Practical Statistics 4: Progression to Regression: An Introduction Regression

Task 1: Univariate Linear Regression

Question: Perform a univariate linear regression to predict “age” using the “male” variable.

Steps:

  1. Install and load the required packages: tidyverse and broom.

  2. Filter the dataset to remove missing values in the “age” and “male” columns.

  3. Fit a univariate linear regression model using the lm() function.

  4. Summarise the model using tidy() from the broom package.

Task 2: Multivariate Linear Regression

Question: Perform a multivariate linear regression to predict “age” using the “male” and “malaysian” variables.

Steps:

  1. Filter the dataset to remove missing values in the relevant columns.

  2. Fit a multivariate linear regression model using the lm() function.

  3. Summarise the model using gtsummary().

  4. Save the output as a document

Task 3: Univariate Logistic Regression

Question: Perform a univariate logistic regression to predict “male” (binarize to 0 and 1) using the “age” variable.

Steps:

  1. Filter the dataset to remove missing values in the relevant columns.

  2. Fit a univariate logistic regression model using the glm() function, specifying the family as “binomial”.

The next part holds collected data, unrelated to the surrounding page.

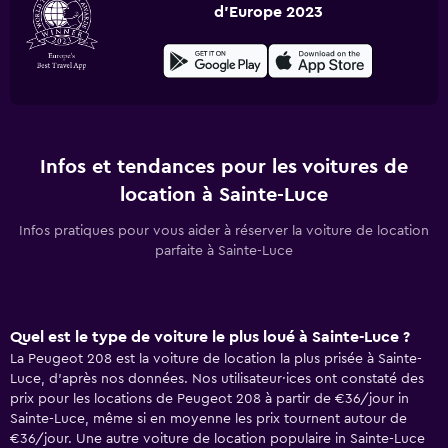
d'Europe 2023
Infos et tendances pour les voitures de
location à Sainte-Luce
Infos pratiques pour vous aider à réserver la voiture de location
parfaite à Sainte-Luce
Quel est le type de voiture le plus loué à Sainte-Luce ?
La Peugeot 208 est la voiture de location la plus prisée à Sainte-
Luce, d'après nos données. Nos utilisateur·ices ont constaté des
prix pour les locations de Peugeot 208 à partir de €36/jour in
Sainte-Luce, même si en moyenne les prix tournent autour de
€36/jour. Une autre voiture de location populaire in Sainte-Luce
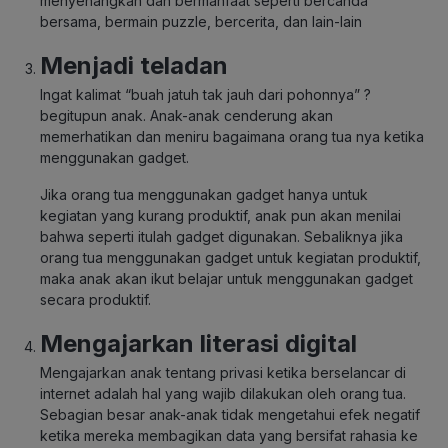
menyenangkan dan bermanfaat seperti bercanda
bersama, bermain puzzle, bercerita, dan lain-lain
Menjadi teladan
Ingat kalimat “buah jatuh tak jauh dari pohonnya” ?
begitupun anak. Anak-anak cenderung akan
memerhatikan dan meniru bagaimana orang tua nya ketika
menggunakan gadget.
Jika orang tua menggunakan gadget hanya untuk
kegiatan yang kurang produktif, anak pun akan menilai
bahwa seperti itulah gadget digunakan. Sebaliknya jika
orang tua menggunakan gadget untuk kegiatan produktif,
maka anak akan ikut belajar untuk menggunakan gadget
secara produktif.
Mengajarkan literasi digital
Mengajarkan anak tentang privasi ketika berselancar di
internet adalah hal yang wajib dilakukan oleh orang tua.
Sebagian besar anak-anak tidak mengetahui efek negatif
ketika mereka membagikan data yang bersifat rahasia ke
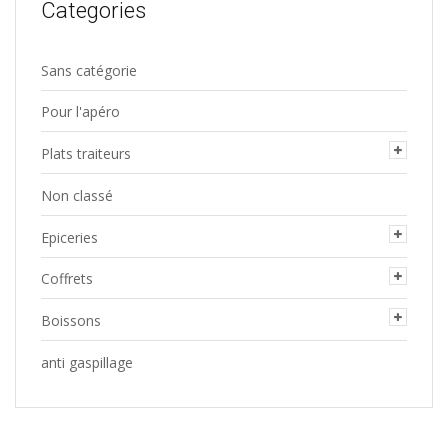
Categories
Sans catégorie
Pour l'apéro
Plats traiteurs
Non classé
Epiceries
Coffrets
Boissons
anti gaspillage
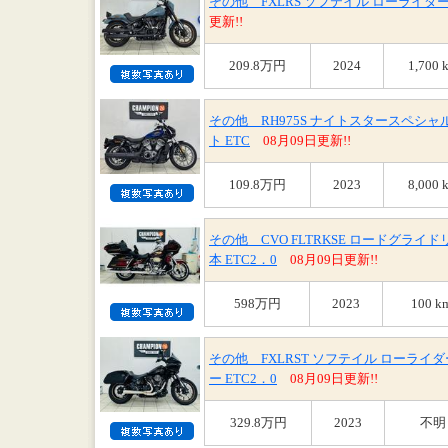
その他 FXLRS ソフテイル ローライダーS 
更新!!
209.8万円
2024
1,700 
その他 RH975S ナイトスタースペシャル
ト ETC
08月09日更新!!
109.8万円
2023
8,000 
その他 CVO FLTRKSE ロードグライ
本 ETC2．0
08月09日更新!!
598万円
2023
100 k
その他 FXLRST ソフテイル ローライ
ー ETC2．0
08月09日更新!!
329.8万円
2023
不明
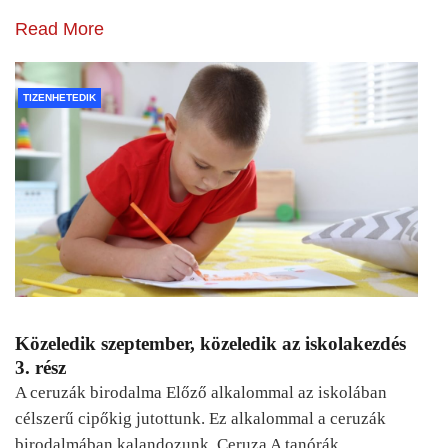
Read More
TIZENHETEDIK
Közeledik szeptember, közeledik az iskolakezdés
3. rész
A ceruzák birodalma Előző alkalommal az iskolában
célszerű cipőkig jutottunk. Ez alkalommal a ceruzák
birodalmában kalandozunk. Ceruza A tanórák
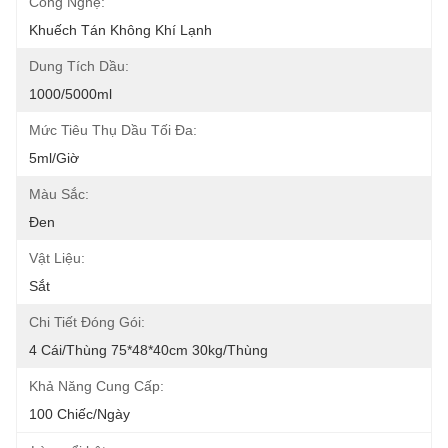
Công Nghệ:
Khuếch Tán Không Khí Lạnh
Dung Tích Dầu:
1000/5000ml
Mức Tiêu Thụ Dầu Tối Đa:
5ml/giờ
Màu Sắc:
Đen
Vật Liệu:
Sắt
Chi Tiết Đóng Gói:
4 Cái/thùng 75*48*40cm 30kg/thùng
Khả Năng Cung Cấp:
100 Chiếc/ngày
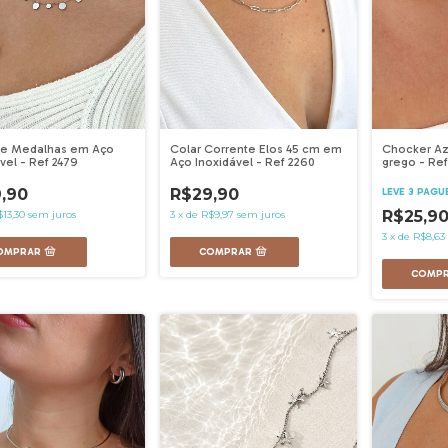
Chocker Az
de Medalhas em Aço
Colar Corrente Elos 45 cm em
grego - Ref
vel - Ref 2479
Aço Inoxidável - Ref 2260
,90
R$29,90
LEVE 3 PAGU
R$25,9
13,30
sem juros
3
x
de
R$9,97
sem juros
3
x
de
R$8,63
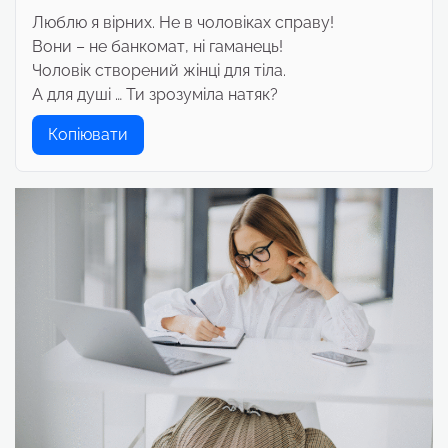
Люблю я вірних. Не в чоловіках справу!
Вони – не банкомат, ні гаманець!
Чоловік створений жінці для тіла.
А для душі … Ти зрозуміла натяк?
Копіювати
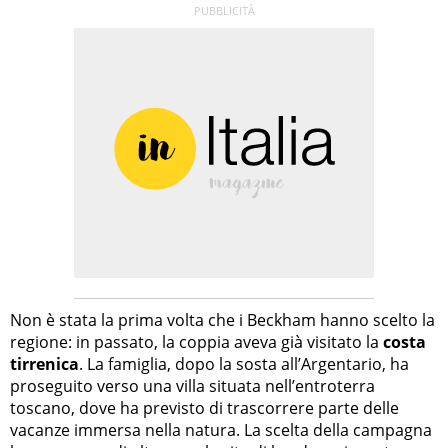
Non è stata la prima volta che i Beckham hanno scelto la
regione: in passato, la coppia aveva già visitato la
costa
tirrenica
. La famiglia, dopo la sosta all’Argentario, ha
proseguito verso una villa situata nell’entroterra
toscano, dove ha previsto di trascorrere parte delle
vacanze immersa nella natura. La scelta della campagna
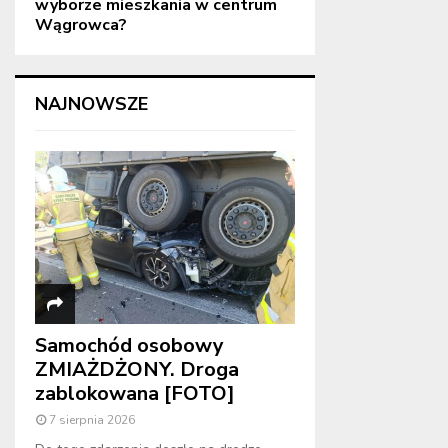
wyborze mieszkania w centrum
Wągrowca?
NAJNOWSZE
Samochód osobowy
ZMIAŻDŻONY. Droga
zablokowana [FOTO]
7 sierpnia 2026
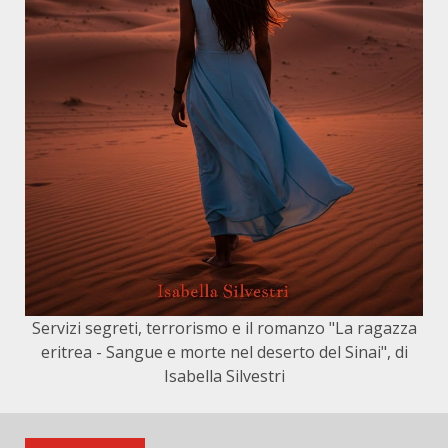
Servizi segreti, terrorismo e il romanzo "La ragazza
eritrea - Sangue e morte nel deserto del Sinai", di
Isabella Silvestri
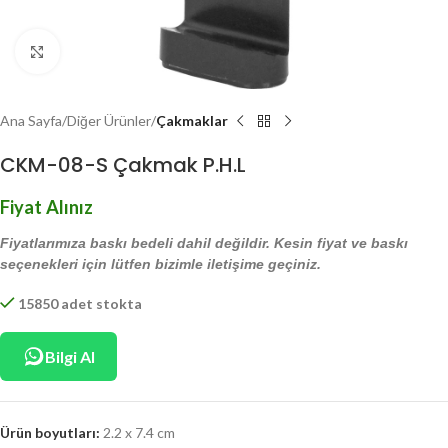
Click to enlarge
Ana Sayfa
Diğer Ürünler
Çakmaklar
CKM-08-S Çakmak P.H.L
Fiyat Alınız
Fiyatlarımıza baskı bedeli dahil değildir. Kesin fiyat ve baskı
seçenekleri için lütfen bizimle iletişime geçiniz.
15850 adet stokta
Bilgi Al
Ürün boyutları:
2.2 x 7.4 cm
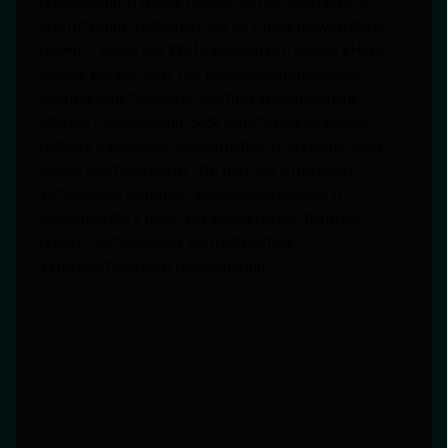
предыдущим годом. Особенно активен рост в
институциях, работающих на стыке искусства и
науки — таких как ZKM в Карлсруэ и MoMA в Нью-
Йорке. Более того, согласно исследованию
Центра культурной аналитики Университета
Южной Калифорнии, 34% кураторов называют
работу с архивом приоритетным направлением
своей деятельности. Эти данные отражают
устойчивый интерес профессионального
сообщества к тому, как архив может быть не
просто источником, но и объектом
художественного осмысления.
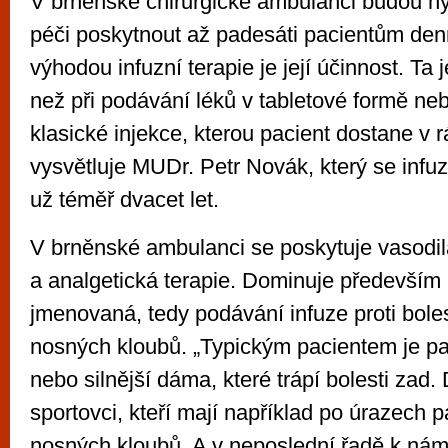
V brněnské chirurgické ambulanci budou ny
péči poskytnout až padesáti pacientům den
výhodou infuzní terapie je její účinnost. Ta 
než při podávání léků v tabletové formě ne
klasické injekce, kterou pacient dostane v r
vysvětluje MUDr. Petr Novák, který se infuz
už téměř dvacet let.
V brněnské ambulanci se poskytuje vasodil
a analgetická terapie. Dominuje především
jmenovaná, tedy podávání infuze proti boles
nosných kloubů. „Typickým pacientem je pa
nebo silnější dáma, které trápí bolesti zad.
sportovci, kteří mají například po úrazech 
nosných kloubů. A v neposlední řadě k nám 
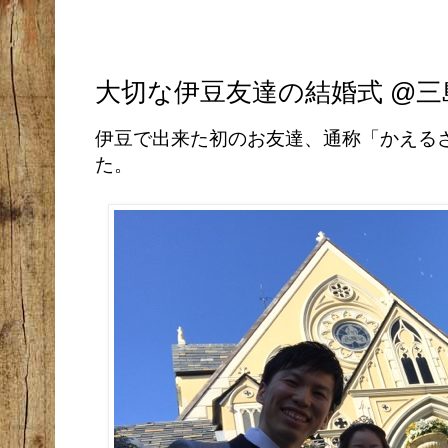
大切な伊豆友達の結婚式 @三
伊豆で出来た初のお友達、通称「かえるさ
た。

  3. Summarise the model using tidy().

Task 4: Multivariate Logistic Regression

Question: Perform a multivariate logistic regression to predict “male” using the “age” and “malaysian” variables.

Steps:

  1. Filter the dataset to remove missing values in the relevant columns.

  2. Fit a multivariate logistic regression model using the glm() function, specifying the family as “binomial”.

  3. Summarise the model using gtsummary().

  4. Save the output as a document

Task 5: Model Evaluation

Question: Evaluate the logistic regression model from Task 4 using AUC-ROC.

Steps:

  1. Install and load the pROC package (Note: Upon up the documentation to figure out the nuts and bolts.)

  2. Use the predict() function to get the predicted probabilities from the logistic regression model.

  3. Use the roc() function to compute the AUC-ROC.